- **WHAT THIS TASK INVOLVES**: For the entries below, the result should be an exact transcription of the lines from the one with "51: (250, 235, 1.41)" up to and including the one with "63: (175, 70, 3.48)", and only those.

[Collected data entries]
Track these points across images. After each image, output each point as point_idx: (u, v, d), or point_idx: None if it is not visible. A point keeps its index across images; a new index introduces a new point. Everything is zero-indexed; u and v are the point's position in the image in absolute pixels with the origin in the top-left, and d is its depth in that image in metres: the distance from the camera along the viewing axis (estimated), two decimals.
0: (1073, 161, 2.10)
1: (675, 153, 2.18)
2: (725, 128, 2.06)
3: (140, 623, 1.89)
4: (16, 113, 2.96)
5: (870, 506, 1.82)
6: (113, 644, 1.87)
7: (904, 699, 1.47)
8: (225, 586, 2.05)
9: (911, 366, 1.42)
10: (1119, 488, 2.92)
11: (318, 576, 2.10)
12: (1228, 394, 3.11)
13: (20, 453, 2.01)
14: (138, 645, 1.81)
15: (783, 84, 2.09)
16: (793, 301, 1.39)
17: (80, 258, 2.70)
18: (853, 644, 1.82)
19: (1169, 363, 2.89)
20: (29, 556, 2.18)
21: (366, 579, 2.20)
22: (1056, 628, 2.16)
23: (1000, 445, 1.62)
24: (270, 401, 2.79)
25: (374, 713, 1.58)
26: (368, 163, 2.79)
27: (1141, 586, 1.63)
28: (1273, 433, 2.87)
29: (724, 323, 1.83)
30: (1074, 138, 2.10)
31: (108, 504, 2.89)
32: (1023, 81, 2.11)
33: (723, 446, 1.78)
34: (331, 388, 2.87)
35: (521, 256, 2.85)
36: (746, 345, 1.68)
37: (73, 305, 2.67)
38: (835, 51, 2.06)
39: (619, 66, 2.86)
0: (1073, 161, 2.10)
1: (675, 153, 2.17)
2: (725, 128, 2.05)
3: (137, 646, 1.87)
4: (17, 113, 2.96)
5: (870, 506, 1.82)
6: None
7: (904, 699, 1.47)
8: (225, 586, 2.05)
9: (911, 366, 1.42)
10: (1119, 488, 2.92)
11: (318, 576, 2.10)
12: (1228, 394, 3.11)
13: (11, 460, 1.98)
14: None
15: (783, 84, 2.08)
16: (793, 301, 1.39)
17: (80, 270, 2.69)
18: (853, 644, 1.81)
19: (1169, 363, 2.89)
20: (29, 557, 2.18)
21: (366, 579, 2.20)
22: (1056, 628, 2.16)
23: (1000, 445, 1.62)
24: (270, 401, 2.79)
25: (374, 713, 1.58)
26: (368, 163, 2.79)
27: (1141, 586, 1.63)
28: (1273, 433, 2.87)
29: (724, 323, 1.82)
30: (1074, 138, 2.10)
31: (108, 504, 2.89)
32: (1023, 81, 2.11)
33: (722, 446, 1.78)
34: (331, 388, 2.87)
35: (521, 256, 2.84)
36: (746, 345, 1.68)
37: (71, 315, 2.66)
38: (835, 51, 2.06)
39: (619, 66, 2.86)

---

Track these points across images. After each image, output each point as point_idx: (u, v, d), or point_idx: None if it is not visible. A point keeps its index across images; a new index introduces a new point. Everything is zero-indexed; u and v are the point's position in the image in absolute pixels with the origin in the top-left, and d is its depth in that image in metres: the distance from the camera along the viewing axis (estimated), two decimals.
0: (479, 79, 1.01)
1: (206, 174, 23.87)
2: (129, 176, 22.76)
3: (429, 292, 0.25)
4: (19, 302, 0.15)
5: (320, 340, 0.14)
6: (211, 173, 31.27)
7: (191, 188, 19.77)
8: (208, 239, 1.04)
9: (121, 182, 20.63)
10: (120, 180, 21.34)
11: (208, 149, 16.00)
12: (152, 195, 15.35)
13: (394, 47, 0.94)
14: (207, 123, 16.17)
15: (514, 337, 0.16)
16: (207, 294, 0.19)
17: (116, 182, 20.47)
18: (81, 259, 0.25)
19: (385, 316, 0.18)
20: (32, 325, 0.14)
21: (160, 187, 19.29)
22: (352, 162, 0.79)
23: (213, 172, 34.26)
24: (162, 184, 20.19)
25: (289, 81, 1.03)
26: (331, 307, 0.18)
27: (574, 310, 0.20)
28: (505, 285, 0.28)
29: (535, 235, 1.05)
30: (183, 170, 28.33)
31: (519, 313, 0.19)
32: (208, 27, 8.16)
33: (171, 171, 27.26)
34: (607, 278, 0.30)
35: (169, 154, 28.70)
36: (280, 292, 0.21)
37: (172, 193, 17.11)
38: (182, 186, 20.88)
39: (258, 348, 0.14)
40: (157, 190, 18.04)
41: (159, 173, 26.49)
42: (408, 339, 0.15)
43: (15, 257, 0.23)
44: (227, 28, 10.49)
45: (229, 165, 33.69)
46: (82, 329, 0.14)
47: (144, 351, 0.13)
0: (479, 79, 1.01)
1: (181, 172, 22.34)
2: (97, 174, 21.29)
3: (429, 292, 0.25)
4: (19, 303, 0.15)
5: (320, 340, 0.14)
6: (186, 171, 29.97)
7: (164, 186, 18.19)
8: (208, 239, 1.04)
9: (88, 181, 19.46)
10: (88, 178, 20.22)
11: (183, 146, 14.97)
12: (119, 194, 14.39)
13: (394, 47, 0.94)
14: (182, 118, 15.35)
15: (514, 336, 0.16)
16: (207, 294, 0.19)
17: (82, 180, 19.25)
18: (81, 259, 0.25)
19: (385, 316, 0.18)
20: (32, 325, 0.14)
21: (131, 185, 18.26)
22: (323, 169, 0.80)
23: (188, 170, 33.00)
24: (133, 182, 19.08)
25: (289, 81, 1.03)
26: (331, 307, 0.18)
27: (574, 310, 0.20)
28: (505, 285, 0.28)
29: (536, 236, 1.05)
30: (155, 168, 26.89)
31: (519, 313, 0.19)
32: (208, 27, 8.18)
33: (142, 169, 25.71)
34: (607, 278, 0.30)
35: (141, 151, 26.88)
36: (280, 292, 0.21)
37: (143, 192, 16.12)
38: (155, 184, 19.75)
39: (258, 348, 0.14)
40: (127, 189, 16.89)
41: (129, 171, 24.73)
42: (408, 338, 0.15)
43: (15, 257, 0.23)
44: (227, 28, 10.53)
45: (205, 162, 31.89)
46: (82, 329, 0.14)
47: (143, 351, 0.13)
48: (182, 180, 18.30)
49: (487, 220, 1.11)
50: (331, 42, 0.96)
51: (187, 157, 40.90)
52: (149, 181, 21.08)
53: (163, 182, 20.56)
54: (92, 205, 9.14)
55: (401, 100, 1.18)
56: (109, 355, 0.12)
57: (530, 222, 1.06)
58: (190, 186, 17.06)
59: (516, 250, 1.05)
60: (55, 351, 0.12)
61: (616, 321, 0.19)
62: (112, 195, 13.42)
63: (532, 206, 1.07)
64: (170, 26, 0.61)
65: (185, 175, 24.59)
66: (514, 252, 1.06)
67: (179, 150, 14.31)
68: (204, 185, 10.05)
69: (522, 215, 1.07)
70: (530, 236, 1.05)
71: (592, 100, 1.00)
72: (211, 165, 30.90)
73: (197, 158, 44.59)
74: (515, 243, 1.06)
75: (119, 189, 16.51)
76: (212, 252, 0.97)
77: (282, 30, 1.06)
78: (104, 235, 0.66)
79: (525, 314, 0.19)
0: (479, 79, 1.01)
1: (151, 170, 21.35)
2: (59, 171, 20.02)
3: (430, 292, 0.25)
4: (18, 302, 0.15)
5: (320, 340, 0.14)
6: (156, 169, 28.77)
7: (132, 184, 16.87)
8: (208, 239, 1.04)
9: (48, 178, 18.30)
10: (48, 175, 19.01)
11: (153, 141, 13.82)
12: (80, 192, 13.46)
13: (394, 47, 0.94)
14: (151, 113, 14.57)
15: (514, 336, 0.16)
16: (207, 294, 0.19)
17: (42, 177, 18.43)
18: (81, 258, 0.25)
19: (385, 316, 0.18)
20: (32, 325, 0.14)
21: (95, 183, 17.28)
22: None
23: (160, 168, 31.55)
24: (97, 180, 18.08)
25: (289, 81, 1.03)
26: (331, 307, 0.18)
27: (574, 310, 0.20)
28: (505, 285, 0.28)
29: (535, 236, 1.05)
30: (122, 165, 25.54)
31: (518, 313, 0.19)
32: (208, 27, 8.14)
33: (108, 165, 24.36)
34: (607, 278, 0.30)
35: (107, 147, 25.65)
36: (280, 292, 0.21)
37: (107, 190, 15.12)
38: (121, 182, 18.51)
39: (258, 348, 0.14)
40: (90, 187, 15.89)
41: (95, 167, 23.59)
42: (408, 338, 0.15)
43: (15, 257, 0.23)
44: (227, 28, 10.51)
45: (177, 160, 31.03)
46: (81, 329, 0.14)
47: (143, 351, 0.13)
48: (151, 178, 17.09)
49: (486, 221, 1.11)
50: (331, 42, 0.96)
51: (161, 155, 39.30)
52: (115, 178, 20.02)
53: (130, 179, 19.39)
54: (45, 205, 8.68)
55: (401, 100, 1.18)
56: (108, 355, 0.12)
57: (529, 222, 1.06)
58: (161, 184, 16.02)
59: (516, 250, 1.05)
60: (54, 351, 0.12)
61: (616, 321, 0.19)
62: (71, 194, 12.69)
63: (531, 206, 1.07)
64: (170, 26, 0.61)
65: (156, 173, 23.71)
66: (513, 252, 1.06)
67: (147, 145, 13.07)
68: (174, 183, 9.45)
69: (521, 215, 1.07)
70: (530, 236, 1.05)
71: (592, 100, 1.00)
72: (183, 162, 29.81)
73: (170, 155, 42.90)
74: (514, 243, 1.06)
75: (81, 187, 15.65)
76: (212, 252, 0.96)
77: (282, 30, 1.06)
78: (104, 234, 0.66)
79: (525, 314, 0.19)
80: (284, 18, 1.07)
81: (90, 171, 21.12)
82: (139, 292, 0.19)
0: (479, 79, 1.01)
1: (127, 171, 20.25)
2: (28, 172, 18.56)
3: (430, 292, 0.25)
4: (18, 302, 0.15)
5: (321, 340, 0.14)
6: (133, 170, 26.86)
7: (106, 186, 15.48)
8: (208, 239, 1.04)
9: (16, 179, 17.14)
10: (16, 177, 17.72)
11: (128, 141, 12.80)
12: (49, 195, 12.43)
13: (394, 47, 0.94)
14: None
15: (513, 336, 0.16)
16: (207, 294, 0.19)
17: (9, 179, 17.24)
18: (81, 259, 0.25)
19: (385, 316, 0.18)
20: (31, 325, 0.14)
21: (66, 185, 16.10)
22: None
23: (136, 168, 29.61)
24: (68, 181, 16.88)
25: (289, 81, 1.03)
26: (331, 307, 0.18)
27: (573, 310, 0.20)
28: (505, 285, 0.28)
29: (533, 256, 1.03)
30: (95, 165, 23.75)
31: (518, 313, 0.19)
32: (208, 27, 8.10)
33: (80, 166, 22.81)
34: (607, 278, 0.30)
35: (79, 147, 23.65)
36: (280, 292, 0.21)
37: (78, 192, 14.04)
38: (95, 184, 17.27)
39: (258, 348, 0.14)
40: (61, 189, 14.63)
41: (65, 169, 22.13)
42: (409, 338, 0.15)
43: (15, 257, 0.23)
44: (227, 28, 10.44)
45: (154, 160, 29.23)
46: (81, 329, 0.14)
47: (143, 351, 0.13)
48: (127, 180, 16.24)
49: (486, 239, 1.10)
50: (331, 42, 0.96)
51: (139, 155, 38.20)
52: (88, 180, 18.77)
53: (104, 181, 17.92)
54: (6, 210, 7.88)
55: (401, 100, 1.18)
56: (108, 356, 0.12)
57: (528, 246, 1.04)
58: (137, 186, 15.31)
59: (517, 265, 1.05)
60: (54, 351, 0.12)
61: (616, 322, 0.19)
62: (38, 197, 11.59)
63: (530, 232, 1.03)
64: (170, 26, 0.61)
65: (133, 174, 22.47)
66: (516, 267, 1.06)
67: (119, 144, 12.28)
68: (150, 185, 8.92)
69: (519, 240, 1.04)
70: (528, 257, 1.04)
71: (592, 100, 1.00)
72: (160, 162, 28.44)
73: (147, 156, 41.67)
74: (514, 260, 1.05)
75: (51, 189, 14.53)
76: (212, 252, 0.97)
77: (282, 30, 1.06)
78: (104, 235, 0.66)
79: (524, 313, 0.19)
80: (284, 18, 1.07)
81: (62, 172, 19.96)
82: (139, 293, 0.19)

---

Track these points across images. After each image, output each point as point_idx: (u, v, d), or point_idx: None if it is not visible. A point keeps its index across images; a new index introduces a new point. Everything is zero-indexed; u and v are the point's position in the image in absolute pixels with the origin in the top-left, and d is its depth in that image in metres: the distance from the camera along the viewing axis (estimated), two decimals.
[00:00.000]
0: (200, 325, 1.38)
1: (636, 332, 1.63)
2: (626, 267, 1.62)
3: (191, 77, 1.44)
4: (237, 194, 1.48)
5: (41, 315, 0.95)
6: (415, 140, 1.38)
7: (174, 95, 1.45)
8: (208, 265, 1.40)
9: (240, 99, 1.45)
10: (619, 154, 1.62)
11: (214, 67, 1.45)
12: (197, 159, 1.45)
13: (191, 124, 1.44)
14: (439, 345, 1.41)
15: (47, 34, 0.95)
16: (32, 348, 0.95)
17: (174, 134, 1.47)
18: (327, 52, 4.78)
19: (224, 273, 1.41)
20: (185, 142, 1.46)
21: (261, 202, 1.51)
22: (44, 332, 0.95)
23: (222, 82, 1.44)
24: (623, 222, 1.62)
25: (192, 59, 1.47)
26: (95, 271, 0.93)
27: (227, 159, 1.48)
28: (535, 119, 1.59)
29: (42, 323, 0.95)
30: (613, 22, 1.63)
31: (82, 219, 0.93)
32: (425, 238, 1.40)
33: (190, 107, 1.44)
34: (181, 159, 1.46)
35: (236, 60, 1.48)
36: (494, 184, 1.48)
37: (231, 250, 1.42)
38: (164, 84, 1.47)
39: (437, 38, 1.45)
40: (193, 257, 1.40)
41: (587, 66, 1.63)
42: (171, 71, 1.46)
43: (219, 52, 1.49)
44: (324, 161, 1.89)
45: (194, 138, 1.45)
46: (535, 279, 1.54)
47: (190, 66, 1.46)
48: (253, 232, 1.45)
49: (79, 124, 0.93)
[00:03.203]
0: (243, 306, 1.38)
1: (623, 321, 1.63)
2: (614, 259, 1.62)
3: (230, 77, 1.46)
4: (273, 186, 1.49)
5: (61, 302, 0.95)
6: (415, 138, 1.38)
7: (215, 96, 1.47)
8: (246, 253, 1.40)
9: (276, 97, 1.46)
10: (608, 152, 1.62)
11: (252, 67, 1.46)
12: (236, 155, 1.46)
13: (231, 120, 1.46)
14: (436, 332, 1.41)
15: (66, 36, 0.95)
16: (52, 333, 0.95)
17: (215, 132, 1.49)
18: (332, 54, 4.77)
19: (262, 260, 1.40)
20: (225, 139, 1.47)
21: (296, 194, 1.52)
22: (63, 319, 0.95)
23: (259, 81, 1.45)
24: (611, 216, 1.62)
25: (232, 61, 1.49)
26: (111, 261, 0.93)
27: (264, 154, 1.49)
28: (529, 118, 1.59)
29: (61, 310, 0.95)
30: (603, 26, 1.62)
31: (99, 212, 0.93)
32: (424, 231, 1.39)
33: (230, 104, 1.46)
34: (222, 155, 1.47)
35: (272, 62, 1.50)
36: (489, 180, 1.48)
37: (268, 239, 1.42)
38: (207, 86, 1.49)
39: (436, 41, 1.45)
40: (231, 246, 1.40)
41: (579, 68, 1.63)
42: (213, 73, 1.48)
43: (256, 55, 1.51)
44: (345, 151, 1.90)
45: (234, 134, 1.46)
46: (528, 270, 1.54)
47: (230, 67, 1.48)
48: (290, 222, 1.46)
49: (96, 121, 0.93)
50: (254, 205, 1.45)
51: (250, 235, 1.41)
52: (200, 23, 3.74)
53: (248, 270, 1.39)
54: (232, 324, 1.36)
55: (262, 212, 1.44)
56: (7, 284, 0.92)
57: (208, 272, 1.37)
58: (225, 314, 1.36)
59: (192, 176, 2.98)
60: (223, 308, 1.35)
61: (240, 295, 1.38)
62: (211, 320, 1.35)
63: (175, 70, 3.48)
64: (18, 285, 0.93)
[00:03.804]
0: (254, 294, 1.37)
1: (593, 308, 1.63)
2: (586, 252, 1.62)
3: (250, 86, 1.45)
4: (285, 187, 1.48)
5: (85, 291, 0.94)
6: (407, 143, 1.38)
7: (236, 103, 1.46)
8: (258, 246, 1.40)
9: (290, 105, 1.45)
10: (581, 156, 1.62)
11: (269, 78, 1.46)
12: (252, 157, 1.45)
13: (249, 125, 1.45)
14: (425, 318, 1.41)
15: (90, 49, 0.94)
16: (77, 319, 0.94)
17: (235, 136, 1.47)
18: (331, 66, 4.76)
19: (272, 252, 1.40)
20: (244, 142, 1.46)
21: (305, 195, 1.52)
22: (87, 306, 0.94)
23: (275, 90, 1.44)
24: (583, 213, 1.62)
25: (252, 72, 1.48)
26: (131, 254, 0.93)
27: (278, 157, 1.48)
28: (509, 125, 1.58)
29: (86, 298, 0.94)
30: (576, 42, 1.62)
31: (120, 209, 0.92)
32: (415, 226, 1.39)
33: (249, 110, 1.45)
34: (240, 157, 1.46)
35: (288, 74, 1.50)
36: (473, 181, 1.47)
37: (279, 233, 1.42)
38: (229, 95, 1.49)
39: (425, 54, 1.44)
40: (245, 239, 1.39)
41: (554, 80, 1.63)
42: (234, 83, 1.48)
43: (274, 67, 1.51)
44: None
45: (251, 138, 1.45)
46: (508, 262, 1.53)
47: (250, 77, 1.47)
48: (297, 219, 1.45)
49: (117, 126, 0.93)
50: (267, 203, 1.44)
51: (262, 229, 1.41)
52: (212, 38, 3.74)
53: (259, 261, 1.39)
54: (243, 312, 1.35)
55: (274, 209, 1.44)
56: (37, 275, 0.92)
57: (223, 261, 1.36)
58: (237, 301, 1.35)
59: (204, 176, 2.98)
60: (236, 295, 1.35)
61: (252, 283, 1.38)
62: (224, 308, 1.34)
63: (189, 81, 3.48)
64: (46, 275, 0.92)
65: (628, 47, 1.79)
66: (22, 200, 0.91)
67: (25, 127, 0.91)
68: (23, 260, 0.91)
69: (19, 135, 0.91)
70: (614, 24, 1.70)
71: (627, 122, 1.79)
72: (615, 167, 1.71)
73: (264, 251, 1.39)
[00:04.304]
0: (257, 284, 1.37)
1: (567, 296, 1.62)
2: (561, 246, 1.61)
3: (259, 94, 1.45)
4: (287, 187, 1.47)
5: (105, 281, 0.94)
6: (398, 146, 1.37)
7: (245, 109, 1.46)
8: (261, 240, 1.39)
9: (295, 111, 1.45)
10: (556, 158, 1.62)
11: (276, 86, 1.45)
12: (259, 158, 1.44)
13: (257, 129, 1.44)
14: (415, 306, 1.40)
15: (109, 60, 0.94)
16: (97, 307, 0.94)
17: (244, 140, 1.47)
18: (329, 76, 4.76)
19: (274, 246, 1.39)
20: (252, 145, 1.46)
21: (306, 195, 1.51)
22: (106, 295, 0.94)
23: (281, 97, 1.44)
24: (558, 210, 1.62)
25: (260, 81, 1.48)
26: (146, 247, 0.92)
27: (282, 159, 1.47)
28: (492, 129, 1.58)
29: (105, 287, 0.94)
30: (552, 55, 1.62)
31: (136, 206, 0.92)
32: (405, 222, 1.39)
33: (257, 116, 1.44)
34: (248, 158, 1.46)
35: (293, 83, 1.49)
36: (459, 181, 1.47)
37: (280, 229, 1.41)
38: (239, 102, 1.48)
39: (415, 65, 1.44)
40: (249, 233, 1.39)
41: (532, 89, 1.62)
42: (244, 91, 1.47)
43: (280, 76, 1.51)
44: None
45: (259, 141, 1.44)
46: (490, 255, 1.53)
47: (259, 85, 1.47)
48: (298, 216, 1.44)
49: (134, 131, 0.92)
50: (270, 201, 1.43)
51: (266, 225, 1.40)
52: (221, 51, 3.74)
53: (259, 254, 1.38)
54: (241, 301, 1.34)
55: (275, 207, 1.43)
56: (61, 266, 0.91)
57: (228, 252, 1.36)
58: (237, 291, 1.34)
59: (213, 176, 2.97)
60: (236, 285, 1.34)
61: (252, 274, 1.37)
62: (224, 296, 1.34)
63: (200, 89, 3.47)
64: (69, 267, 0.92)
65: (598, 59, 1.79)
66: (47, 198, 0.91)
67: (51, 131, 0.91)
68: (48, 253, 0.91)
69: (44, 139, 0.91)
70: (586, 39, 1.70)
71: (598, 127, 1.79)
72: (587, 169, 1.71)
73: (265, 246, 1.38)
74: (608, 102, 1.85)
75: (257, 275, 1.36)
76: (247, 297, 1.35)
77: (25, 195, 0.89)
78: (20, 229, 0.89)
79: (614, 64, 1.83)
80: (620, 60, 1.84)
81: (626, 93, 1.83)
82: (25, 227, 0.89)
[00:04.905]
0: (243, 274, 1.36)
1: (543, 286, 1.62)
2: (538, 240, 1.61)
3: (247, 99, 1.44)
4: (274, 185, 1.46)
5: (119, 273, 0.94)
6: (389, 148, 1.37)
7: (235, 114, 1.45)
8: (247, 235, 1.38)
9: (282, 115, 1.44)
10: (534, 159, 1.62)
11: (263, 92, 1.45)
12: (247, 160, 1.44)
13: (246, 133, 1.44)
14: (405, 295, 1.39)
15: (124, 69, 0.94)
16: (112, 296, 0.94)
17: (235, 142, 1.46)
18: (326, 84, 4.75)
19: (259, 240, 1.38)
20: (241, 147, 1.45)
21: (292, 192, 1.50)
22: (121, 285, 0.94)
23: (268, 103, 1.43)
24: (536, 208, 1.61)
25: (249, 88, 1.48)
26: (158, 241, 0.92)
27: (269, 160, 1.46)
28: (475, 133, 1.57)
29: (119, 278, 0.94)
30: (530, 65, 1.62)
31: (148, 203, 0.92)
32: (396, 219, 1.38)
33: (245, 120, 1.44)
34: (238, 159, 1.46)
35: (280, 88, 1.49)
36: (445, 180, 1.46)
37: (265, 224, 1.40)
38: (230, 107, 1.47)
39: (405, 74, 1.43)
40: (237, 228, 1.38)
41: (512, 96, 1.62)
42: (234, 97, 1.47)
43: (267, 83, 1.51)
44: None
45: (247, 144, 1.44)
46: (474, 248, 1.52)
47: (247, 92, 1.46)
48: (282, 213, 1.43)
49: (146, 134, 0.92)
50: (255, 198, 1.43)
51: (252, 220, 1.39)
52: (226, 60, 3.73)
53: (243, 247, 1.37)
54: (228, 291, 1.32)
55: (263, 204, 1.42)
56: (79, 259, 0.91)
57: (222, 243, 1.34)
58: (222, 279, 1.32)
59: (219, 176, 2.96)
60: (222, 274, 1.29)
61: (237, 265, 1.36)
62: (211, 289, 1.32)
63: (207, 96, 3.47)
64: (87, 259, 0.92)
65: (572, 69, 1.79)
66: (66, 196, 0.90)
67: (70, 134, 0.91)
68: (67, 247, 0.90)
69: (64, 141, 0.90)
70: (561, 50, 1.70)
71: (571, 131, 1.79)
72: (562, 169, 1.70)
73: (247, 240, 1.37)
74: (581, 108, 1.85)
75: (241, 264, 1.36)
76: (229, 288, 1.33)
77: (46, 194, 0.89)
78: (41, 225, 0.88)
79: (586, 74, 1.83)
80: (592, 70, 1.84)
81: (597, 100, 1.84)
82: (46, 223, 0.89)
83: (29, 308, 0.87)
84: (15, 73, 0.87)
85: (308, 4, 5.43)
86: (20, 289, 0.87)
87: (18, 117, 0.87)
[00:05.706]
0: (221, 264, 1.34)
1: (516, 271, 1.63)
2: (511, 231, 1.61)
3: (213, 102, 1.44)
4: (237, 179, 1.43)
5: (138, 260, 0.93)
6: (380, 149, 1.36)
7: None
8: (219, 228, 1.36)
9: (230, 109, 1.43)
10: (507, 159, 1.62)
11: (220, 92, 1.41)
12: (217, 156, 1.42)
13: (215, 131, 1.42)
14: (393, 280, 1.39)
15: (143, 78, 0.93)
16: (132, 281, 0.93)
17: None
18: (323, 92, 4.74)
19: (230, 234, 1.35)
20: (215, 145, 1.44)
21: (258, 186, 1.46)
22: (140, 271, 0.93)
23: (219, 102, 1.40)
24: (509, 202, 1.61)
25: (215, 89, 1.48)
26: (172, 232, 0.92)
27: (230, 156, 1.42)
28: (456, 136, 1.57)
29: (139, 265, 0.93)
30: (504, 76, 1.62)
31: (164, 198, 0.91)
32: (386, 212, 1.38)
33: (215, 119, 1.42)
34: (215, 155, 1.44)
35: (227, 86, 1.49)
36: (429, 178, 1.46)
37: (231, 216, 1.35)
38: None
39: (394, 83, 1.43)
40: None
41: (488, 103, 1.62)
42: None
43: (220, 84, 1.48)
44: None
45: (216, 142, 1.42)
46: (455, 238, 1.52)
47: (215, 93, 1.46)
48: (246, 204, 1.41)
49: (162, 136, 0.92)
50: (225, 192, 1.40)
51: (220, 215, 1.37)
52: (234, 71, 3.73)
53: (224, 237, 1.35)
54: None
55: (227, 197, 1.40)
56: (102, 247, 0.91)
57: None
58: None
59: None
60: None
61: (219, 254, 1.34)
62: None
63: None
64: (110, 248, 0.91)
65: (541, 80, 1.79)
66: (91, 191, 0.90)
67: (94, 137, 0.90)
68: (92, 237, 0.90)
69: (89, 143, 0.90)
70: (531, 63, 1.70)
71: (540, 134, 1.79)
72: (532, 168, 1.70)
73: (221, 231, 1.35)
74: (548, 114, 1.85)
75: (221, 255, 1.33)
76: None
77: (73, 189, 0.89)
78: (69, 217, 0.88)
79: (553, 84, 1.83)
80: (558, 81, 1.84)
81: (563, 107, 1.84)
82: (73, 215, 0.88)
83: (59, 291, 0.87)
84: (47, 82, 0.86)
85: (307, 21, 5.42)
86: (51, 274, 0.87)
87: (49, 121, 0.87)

- **REPLY TO THE TASK**:
51: (250, 235, 1.41)
52: (200, 23, 3.74)
53: (248, 270, 1.39)
54: (232, 324, 1.36)
55: (262, 212, 1.44)
56: (7, 284, 0.92)
57: (208, 272, 1.37)
58: (225, 314, 1.36)
59: (192, 176, 2.98)
60: (223, 308, 1.35)
61: (240, 295, 1.38)
62: (211, 320, 1.35)
63: (175, 70, 3.48)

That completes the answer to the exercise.